Recovery. I feel like the last three days were the calm after the storm sorta speak. I need to learn how to keep a steady pace despite the up's and down's of life. That is the tricky part for me. Honestly I think that comes with maturity in ones faith. It's a tough thing relinquishing control of your life, trusting God. I am ruled by my emotions. And my emotions produce stress & anxiety. My coping mechanisms for dealing with that stress & anxiety is eating carbohydrates. It's a vicious cycle. And once again I hold the keys to releasing myself from this bondage...and I withhold. I choose fear. Doubt. Self sabotage. We are strange creatures, us humans, always making it harder.
I haven't been entirely off my game over the past three days, however I wouldn't say I was entirely on my game either. I feel like I had the wind in my sails there for a good stretch and suddenly the gale tapered off. Stagnant. Stationary. I wait in vain for wind, ultimately I know I need to create it for myself. And maybe, just maybe stop allowing other people to snuff it out. Another reminder I am not letting God steer my craft.

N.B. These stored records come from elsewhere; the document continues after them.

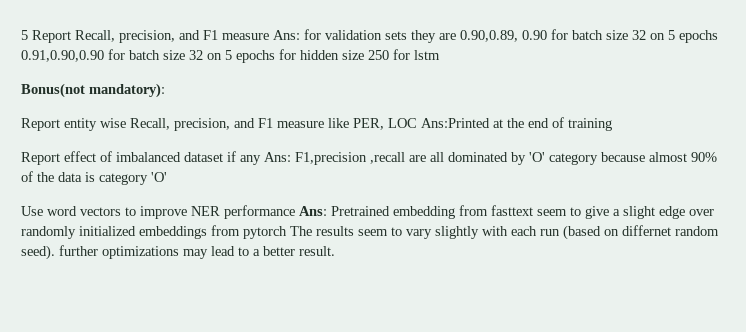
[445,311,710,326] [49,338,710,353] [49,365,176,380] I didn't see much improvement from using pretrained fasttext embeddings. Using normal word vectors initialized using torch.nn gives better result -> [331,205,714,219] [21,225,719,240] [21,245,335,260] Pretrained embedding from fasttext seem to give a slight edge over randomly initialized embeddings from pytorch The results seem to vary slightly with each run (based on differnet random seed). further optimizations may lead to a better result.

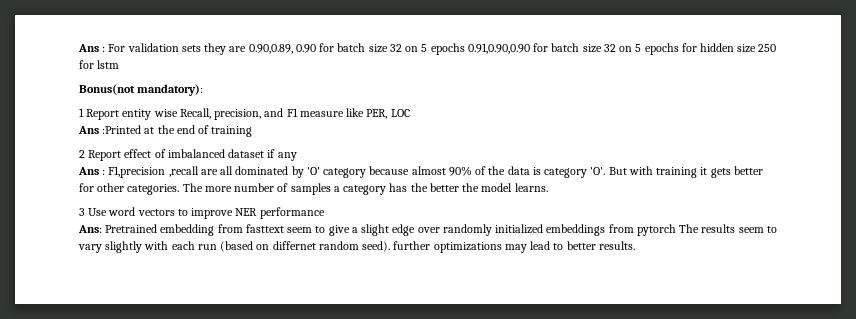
[21,29,321,43] 5 Report Recall, precision, and F1 measure Ans: for -> [78,44,126,52] Ans : For
(165, 90) none -> [79,108,84,117] 1
[421,118,490,128] Ans:Printed -> [78,125,142,134] // Ans :Printed
(612, 124) none -> [79,150,85,158] 2
[264,152,291,162] Ans: -> [78,167,106,175] // Ans :
[151,172,167,182] 'O' // -> [590,166,763,178] [79,183,548,195] [79,208,85,216] 'O'. But with training it gets better for other categories. The more number of samples a category has the better the model learns. // 3
(295, 212) none -> (325, 213) //
[253,246,335,256] a better result. -> [566,241,635,250] better results.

There are things swirling around me that I can't fix. But they trouble me. Things I know I need to hand over to the Lord. Things that hurt. That hinder. Trust Him. He will work all things for your good. Why do cling so tightly to the mess?
There are so many things to be grateful for. Healthy children. A loving husband. Cute goats. A home to raise our family in. A job to provide. Swans returning to an open lakefront. Sand hill cranes nesting in the marsh. Green grass. Buds on the trees. Friendships that enfold a weary soul. A heartbeat. God is good. All the time.
I know that the anniversary of my mom's death looms overhead. And I know that despite my joy for her admittance into heaven, the daily reminders of where we were this time last year still sting. I have waded in and out of this grief often over the past year, and I can recognize when it grabs hold and tugs me deeper. Life moves on. So must we. It's hard not to feel like the time that passes pushes her further and further from my grasp. I forget in my sorrow, that I am actually walking towards her. That where she is, is my destination. Life muddles and distracts us from that so often. Home. Heaven.
Fixate on the good. Let go of the bad.
I'm ready for long warm summer days, no school, no routines or bedtimes. Snuggling in sleeping bags. All our clothes smelling like campfire. Hiking up mountains just to revel at the views. Planting flowers. Swimming in cool waters. Sand between my toes. I have a couple weeks before that can be my reality. So I need to be patient and use this in-between to help the kids finish out the school year strong. Get the yard chores accomplished. The spring cleaning done. Find contentment in the frozen layers just under the surface, the muddy mess on top. The arctic breeze that requires coats & hats. Wait. Anticipate. Hope for those days to come. But live in the now. Find a reason to push through and be grateful.
I can already feel a gentle breeze in motion, tomorrow I will sail.